» **Activity**
Take down each entry exactly as written.

* * * * * * *

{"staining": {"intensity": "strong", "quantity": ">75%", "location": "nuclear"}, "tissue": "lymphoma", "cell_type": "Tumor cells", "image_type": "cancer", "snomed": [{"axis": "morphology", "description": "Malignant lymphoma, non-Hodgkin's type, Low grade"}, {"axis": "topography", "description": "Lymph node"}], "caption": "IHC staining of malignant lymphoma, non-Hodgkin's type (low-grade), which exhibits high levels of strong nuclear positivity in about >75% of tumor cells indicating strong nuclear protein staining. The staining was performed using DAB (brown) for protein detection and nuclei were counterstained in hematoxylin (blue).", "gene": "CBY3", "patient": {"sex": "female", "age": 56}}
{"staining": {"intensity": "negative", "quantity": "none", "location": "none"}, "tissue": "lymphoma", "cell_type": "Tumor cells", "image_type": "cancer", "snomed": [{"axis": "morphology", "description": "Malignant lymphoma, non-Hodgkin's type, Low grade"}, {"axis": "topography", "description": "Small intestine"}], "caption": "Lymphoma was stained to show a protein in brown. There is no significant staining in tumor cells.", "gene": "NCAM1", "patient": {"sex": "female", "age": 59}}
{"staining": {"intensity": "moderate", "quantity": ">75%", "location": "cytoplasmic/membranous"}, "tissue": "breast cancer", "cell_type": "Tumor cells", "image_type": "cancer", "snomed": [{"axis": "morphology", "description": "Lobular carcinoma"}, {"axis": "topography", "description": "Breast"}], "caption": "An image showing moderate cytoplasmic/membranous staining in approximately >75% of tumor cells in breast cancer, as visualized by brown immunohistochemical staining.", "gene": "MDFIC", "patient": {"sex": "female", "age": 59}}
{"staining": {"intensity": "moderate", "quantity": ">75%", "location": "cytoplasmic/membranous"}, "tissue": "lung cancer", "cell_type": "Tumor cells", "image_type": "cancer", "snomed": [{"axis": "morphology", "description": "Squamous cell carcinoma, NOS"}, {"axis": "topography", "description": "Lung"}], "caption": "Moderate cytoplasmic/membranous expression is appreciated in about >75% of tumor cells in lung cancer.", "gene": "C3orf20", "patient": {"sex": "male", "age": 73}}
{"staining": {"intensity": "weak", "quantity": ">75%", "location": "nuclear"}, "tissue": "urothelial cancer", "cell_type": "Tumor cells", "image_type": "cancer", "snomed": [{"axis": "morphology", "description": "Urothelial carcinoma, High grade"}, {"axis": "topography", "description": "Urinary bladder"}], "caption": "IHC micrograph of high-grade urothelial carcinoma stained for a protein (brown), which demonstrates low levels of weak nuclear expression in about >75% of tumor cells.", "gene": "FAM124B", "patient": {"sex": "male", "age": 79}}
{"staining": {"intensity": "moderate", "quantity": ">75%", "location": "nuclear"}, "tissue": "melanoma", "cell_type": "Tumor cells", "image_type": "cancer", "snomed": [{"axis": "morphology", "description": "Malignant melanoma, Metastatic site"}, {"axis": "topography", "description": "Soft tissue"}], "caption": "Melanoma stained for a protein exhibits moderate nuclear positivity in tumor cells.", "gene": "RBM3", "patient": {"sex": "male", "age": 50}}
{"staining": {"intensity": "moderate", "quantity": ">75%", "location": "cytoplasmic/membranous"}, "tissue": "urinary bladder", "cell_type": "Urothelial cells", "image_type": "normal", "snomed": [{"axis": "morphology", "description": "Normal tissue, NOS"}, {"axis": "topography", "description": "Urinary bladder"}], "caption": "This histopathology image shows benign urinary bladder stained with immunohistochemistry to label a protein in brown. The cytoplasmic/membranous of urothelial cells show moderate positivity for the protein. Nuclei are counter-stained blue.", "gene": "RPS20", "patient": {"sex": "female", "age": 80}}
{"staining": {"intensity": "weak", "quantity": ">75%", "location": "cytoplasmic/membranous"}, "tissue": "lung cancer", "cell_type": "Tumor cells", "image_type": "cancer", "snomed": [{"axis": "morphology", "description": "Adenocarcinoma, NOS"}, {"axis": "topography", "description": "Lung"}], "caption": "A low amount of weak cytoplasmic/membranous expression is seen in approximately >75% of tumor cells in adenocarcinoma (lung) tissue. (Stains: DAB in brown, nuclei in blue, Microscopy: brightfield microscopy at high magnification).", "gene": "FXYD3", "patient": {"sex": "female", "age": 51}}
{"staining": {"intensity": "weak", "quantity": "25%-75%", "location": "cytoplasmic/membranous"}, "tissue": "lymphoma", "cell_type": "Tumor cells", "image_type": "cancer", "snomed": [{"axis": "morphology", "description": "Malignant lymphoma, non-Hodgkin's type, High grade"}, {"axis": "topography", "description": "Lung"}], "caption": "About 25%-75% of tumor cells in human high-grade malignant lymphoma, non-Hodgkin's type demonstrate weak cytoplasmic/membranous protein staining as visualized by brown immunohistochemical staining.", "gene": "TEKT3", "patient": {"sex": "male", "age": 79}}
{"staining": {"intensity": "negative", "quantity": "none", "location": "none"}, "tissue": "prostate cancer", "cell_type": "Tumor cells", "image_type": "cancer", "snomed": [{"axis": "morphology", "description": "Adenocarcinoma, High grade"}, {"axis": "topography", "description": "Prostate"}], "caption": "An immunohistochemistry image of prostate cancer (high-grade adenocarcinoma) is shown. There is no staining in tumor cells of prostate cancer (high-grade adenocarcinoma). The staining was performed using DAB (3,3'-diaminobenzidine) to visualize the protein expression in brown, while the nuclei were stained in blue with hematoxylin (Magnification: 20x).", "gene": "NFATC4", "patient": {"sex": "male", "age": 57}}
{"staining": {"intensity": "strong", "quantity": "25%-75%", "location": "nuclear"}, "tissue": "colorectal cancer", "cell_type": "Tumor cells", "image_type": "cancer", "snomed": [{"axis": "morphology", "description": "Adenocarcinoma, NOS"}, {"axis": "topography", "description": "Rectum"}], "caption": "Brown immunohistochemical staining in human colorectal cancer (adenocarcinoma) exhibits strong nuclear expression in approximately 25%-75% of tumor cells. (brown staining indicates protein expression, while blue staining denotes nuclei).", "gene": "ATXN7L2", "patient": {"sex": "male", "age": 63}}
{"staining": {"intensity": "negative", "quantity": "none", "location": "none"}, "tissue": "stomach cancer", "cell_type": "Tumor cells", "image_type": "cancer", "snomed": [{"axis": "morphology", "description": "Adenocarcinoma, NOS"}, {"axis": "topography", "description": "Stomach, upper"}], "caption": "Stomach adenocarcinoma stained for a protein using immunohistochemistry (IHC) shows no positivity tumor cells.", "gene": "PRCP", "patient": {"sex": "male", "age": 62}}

* * * * * * *

» **Reply to the exercise**
{"staining": {"intensity": "strong", "quantity": ">75%", "location": "nuclear"}, "tissue": "lymphoma", "cell_type": "Tumor cells", "image_type": "cancer", "snomed": [{"axis": "morphology", "description": "Malignant lymphoma, non-Hodgkin's type, Low grade"}, {"axis": "topography", "description": "Lymph node"}], "caption": "IHC staining of malignant lymphoma, non-Hodgkin's type (low-grade), which exhibits high levels of strong nuclear positivity in about >75% of tumor cells indicating strong nuclear protein staining. The staining was performed using DAB (brown) for protein detection and nuclei were counterstained in hematoxylin (blue).", "gene": "CBY3", "patient": {"sex": "female", "age": 56}}
{"staining": {"intensity": "negative", "quantity": "none", "location": "none"}, "tissue": "lymphoma", "cell_type": "Tumor cells", "image_type": "cancer", "snomed": [{"axis": "morphology", "description": "Malignant lymphoma, non-Hodgkin's type, Low grade"}, {"axis": "topography", "description": "Small intestine"}], "caption": "Lymphoma was stained to show a protein in brown. There is no significant staining in tumor cells.", "gene": "NCAM1", "patient": {"sex": "female", "age": 59}}
{"staining": {"intensity": "moderate", "quantity": ">75%", "location": "cytoplasmic/membranous"}, "tissue": "breast cancer", "cell_type": "Tumor cells", "image_type": "cancer", "snomed": [{"axis": "morphology", "description": "Lobular carcinoma"}, {"axis": "topography", "description": "Breast"}], "caption": "An image showing moderate cytoplasmic/membranous staining in approximately >75% of tumor cells in breast cancer, as visualized by brown immunohistochemical staining.", "gene": "MDFIC", "patient": {"sex": "female", "age": 59}}
{"staining": {"intensity": "moderate", "quantity": ">75%", "location": "cytoplasmic/membranous"}, "tissue": "lung cancer", "cell_type": "Tumor cells", "image_type": "cancer", "snomed": [{"axis": "morphology", "description": "Squamous cell carcinoma, NOS"}, {"axis": "topography", "description": "Lung"}], "caption": "Moderate cytoplasmic/membranous expression is appreciated in about >75% of tumor cells in lung cancer.", "gene": "C3orf20", "patient": {"sex": "male", "age": 73}}
{"staining": {"intensity": "weak", "quantity": ">75%", "location": "nuclear"}, "tissue": "urothelial cancer", "cell_type": "Tumor cells", "image_type": "cancer", "snomed": [{"axis": "morphology", "description": "Urothelial carcinoma, High grade"}, {"axis": "topography", "description": "Urinary bladder"}], "caption": "IHC micrograph of high-grade urothelial carcinoma stained for a protein (brown), which demonstrates low levels of weak nuclear expression in about >75% of tumor cells.", "gene": "FAM124B", "patient": {"sex": "male", "age": 79}}
{"staining": {"intensity": "moderate", "quantity": ">75%", "location": "nuclear"}, "tissue": "melanoma", "cell_type": "Tumor cells", "image_type": "cancer", "snomed": [{"axis": "morphology", "description": "Malignant melanoma, Metastatic site"}, {"axis": "topography", "description": "Soft tissue"}], "caption": "Melanoma stained for a protein exhibits moderate nuclear positivity in tumor cells.", "gene": "RBM3", "patient": {"sex": "male", "age": 50}}
{"staining": {"intensity": "moderate", "quantity": ">75%", "location": "cytoplasmic/membranous"}, "tissue": "urinary bladder", "cell_type": "Urothelial cells", "image_type": "normal", "snomed": [{"axis": "morphology", "description": "Normal tissue, NOS"}, {"axis": "topography", "description": "Urinary bladder"}], "caption": "This histopathology image shows benign urinary bladder stained with immunohistochemistry to label a protein in brown. The cytoplasmic/membranous of urothelial cells show moderate positivity for the protein. Nuclei are counter-stained blue.", "gene": "RPS20", "patient": {"sex": "female", "age": 80}}
{"staining": {"intensity": "weak", "quantity": ">75%", "location": "cytoplasmic/membranous"}, "tissue": "lung cancer", "cell_type": "Tumor cells", "image_type": "cancer", "snomed": [{"axis": "morphology", "description": "Adenocarcinoma, NOS"}, {"axis": "topography", "description": "Lung"}], "caption": "A low amount of weak cytoplasmic/membranous expression is seen in approximately >75% of tumor cells in adenocarcinoma (lung) tissue. (Stains: DAB in brown, nuclei in blue, Microscopy: brightfield microscopy at high magnification).", "gene": "FXYD3", "patient": {"sex": "female", "age": 51}}
{"staining": {"intensity": "weak", "quantity": "25%-75%", "location": "cytoplasmic/membranous"}, "tissue": "lymphoma", "cell_type": "Tumor cells", "image_type": "cancer", "snomed": [{"axis": "morphology", "description": "Malignant lymphoma, non-Hodgkin's type, High grade"}, {"axis": "topography", "description": "Lung"}], "caption": "About 25%-75% of tumor cells in human high-grade malignant lymphoma, non-Hodgkin's type demonstrate weak cytoplasmic/membranous protein staining as visualized by brown immunohistochemical staining.", "gene": "TEKT3", "patient": {"sex": "male", "age": 79}}
{"staining": {"intensity": "negative", "quantity": "none", "location": "none"}, "tissue": "prostate cancer", "cell_type": "Tumor cells", "image_type": "cancer", "snomed": [{"axis": "morphology", "description": "Adenocarcinoma, High grade"}, {"axis": "topography", "description": "Prostate"}], "caption": "An immunohistochemistry image of prostate cancer (high-grade adenocarcinoma) is shown. There is no staining in tumor cells of prostate cancer (high-grade adenocarcinoma). The staining was performed using DAB (3,3'-diaminobenzidine) to visualize the protein expression in brown, while the nuclei were stained in blue with hematoxylin (Magnification: 20x).", "gene": "NFATC4", "patient": {"sex": "male", "age": 57}}
{"staining": {"intensity": "strong", "quantity": "25%-75%", "location": "nuclear"}, "tissue": "colorectal cancer", "cell_type": "Tumor cells", "image_type": "cancer", "snomed": [{"axis": "morphology", "description": "Adenocarcinoma, NOS"}, {"axis": "topography", "description": "Rectum"}], "caption": "Brown immunohistochemical staining in human colorectal cancer (adenocarcinoma) exhibits strong nuclear expression in approximately 25%-75% of tumor cells. (brown staining indicates protein expression, while blue staining denotes nuclei).", "gene": "ATXN7L2", "patient": {"sex": "male", "age": 63}}
{"staining": {"intensity": "negative", "quantity": "none", "location": "none"}, "tissue": "stomach cancer", "cell_type": "Tumor cells", "image_type": "cancer", "snomed": [{"axis": "morphology", "description": "Adenocarcinoma, NOS"}, {"axis": "topography", "description": "Stomach, upper"}], "caption": "Stomach adenocarcinoma stained for a protein using immunohistochemistry (IHC) shows no positivity tumor cells.", "gene": "PRCP", "patient": {"sex": "male", "age": 62}}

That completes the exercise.